SADAF - SHELL

Tiny Mix Tapes 80

SADAF
SHELL

[Outside Insight; 2017]

Rating: 4/5

To avoid tropes, through language, what can’t be avoided.

Nothing begins, no screen is raised, the words go up in flames.

Can a cliché, can a tale as old as time, can the experience of failure.

Yes, for some time, all she did outside of work was watch films in bed.

One day, with a little water, the BRD trilogy back to back.

One day Jeanne Dielman, 23, quai du commerce, 1080 Bruxelles.

The day after that, she shook a pencil skirt off the rack.

She put on a cardigan and styled her hair into a low bun.

She sat at the kitchen table with her back straight against the hard chair.

She folded-up used parchment paper to be reused at a later date.

That date never came, the gripping feeling passed, the parchment paper, brittle now, fell apart.


SADAF tells a story of collapse and intentional erasure.

Failure, but a self-assigned failure, and the space to fail.

The story is of a scriptwriter who composes a screenplay that they cannot, or will not, release.

SHELL opens with the statement, “OK, I wrote a film, and now I want to burn it.”

Immediately, the story launches and we are launched as a listener.

Immediately, our attention is forced on, no easing in.

The trope of the chair, gripping it, eyes growing wide with each passing scene.

Paying attention to what comes off the top of her head.


SADAF composed SHELL by improvisation, and this is how this story is told.

It feels so natural, shockingly, because it’s actually so close to what we know.

A story told, to a friend, to oneself, is not rehearsed.

Off of our heads, we tell and tell, remember, backtrack, sequence each detail.

Some people are better storytellers than others; the way they develop context, suspense, exercise timing.

SADAF is a great one, broad and probing.

She articulates moments and steps back to let them breathe in our imagination.


In “OK, I wrote a film,” the narrator says, “Walking down the street in closeup, up the stairs, wide shot, dress gets snagged on the railing of the stairs.”

The dress is red, that detail was dropped earlier.

When the gun is shown, the gun will be used, eventually, a classic idea, through new classical means.

Scenes appear multivalent and in montage, and the focus alternates between crisp to overexposed.

The narrator speaks of a man making coffee in the kitchen.

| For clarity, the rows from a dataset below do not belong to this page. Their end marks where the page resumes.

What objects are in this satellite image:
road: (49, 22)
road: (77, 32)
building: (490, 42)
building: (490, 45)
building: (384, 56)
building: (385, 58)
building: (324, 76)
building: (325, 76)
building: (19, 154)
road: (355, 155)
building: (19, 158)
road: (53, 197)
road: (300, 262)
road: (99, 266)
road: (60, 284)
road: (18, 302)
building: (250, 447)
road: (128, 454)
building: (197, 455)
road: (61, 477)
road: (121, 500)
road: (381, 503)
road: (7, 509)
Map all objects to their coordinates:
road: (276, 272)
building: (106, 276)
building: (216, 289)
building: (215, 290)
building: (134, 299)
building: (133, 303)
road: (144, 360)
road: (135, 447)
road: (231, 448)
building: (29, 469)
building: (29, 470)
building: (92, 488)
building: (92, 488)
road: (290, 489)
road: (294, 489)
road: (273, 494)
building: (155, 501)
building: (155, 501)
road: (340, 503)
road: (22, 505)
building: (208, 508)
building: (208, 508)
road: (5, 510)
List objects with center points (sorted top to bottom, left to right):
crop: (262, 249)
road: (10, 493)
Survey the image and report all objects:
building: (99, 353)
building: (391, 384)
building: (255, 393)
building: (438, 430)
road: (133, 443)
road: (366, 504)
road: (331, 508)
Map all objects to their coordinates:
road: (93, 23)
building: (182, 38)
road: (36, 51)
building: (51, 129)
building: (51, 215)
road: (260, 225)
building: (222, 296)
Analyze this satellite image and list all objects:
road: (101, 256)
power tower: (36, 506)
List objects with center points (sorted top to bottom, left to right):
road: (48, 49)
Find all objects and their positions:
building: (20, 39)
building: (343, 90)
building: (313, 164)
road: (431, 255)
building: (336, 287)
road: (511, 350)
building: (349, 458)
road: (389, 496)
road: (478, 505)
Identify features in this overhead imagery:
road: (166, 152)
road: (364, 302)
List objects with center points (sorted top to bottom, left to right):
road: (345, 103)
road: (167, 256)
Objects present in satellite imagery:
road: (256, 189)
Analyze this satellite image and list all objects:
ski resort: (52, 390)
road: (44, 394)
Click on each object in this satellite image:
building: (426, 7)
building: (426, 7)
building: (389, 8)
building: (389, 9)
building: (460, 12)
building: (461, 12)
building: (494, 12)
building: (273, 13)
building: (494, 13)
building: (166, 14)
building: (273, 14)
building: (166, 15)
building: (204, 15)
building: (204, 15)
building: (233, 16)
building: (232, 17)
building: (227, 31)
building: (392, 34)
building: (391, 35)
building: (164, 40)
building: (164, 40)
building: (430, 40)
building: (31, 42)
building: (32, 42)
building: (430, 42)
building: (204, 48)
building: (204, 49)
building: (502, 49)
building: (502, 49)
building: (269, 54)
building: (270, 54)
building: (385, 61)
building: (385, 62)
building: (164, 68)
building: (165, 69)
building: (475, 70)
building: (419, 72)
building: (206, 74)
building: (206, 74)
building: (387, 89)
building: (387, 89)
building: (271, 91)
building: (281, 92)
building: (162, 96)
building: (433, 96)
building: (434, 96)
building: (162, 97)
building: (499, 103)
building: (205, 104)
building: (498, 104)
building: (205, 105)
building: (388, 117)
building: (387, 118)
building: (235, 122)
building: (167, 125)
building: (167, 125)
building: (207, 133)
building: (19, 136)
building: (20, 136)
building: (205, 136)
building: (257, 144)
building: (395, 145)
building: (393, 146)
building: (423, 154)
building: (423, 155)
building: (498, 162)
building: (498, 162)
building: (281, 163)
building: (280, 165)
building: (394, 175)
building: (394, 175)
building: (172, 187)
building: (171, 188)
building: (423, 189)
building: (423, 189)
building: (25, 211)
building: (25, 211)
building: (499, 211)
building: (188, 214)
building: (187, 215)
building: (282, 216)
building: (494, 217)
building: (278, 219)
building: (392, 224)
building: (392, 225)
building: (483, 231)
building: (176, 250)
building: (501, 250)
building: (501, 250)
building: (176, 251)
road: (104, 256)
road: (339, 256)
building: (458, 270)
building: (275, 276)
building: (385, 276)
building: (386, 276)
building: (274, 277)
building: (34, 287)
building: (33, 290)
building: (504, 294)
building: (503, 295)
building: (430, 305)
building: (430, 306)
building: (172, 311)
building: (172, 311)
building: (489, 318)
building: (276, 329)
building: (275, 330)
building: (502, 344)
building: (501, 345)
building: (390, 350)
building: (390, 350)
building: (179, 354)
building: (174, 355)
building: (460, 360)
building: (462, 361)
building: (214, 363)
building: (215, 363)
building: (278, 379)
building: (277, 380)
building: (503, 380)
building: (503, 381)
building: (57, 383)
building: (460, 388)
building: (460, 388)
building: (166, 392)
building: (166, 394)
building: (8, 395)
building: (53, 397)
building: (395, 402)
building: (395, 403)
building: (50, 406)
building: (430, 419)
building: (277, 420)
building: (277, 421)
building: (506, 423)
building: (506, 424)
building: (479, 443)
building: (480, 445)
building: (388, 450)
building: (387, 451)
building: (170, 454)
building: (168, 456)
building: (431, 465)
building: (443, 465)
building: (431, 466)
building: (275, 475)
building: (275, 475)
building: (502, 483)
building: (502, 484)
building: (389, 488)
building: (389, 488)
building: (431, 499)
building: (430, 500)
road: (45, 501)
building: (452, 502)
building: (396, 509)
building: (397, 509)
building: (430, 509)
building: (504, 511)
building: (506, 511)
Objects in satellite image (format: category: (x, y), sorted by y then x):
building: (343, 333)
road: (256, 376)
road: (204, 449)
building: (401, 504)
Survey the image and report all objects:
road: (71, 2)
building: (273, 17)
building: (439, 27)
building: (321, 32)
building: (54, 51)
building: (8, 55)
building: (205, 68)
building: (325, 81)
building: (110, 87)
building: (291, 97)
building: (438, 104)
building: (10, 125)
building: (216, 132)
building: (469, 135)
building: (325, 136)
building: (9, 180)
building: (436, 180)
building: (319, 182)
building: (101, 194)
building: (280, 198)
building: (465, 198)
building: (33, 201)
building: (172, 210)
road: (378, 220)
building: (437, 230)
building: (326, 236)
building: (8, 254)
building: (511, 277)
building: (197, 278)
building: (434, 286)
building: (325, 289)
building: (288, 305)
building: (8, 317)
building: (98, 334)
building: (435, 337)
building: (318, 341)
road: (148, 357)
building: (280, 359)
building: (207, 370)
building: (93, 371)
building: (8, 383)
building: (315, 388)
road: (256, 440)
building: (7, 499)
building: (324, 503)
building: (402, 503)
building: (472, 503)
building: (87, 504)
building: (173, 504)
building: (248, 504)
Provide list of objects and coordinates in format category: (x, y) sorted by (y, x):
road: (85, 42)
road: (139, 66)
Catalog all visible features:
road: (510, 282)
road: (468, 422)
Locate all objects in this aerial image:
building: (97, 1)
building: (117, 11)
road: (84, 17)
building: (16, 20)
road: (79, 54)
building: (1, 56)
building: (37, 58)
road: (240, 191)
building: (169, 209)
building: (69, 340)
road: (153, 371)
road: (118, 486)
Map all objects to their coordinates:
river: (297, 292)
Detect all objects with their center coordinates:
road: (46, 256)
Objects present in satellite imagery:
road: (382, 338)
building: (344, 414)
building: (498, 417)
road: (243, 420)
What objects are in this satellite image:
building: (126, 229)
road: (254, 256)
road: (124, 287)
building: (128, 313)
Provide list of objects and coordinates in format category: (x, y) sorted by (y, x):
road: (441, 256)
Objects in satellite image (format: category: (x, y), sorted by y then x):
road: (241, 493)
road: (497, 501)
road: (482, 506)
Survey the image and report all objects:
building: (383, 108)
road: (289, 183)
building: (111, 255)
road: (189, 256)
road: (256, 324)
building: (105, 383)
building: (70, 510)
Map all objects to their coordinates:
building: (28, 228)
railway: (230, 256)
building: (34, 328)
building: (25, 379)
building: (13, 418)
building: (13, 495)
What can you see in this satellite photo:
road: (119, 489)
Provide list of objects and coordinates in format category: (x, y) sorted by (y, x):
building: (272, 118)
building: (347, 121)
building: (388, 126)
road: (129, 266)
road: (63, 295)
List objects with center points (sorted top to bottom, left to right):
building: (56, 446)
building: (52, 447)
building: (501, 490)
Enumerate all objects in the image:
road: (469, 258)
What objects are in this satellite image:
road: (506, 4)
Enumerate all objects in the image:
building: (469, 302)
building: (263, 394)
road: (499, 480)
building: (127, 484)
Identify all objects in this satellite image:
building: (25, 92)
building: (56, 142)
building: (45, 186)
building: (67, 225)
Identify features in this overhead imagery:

Who is the man? Who is she?

The whole of SHELL invites this kind of questioning, asks, “Is this torture, is this fear? Is this torture? Is this fear?”

Torturing the tropes of pop, I become fearful that something might go missed, a crucial detail to the plot.

SADAF obfuscates toward the total story, hers, and we see what we see.

Narrator states that they are “Burning the words, but not the images.”


In the third part, “I Don’t Own Anything,” it feels like the script may be speaking back.

SADAF’s singing voice changes from low and direct to high and childlike, or like a ghost.

This new character asks, “Am I dead now? Am I dead now?”

Yes, you are dead, because what cannot be said in the screenplay comes out, after the fact, from its shell.

It could not be said there, because the screenplay was too composed.

The script cannot be because its desire is its economy.

The script is something to be sold, acted, produced, directed, and perhaps this is the discomfort of its realization and the origin of its destruction.

“Am I suffocating you? Because you’re suffocating me,” says one to the other, and back again.

The script’s edifice suffocates into nothingness, and after nothingness, we can once again explore.

SADAF explores the possibilities of her own story, takes other directions, circles back.


Went to see a film, what was it about?

It’s about swiveling your brain around on a chair, your affectations.

It’s about making it up as you go, flushing your diary.

It’s about going to the post office, coming back, taking a shower, swimming around in it.

It’s about bags and bags of stuff and lighting little fires.

It’s about sound used as sound effects affecting emotion, diegetic and non -alike.

It’s about a script as stiff as ice, clicking a lighter on and off, swiping a match.

It’s about not having a penny to your name, whose name, what name, my dear.

It’s about her walking toward him, walking past him, having nothing to say.

It’s about writing a film, extending the truth, making a fiction of you.

It’s about a woman looking at her feet.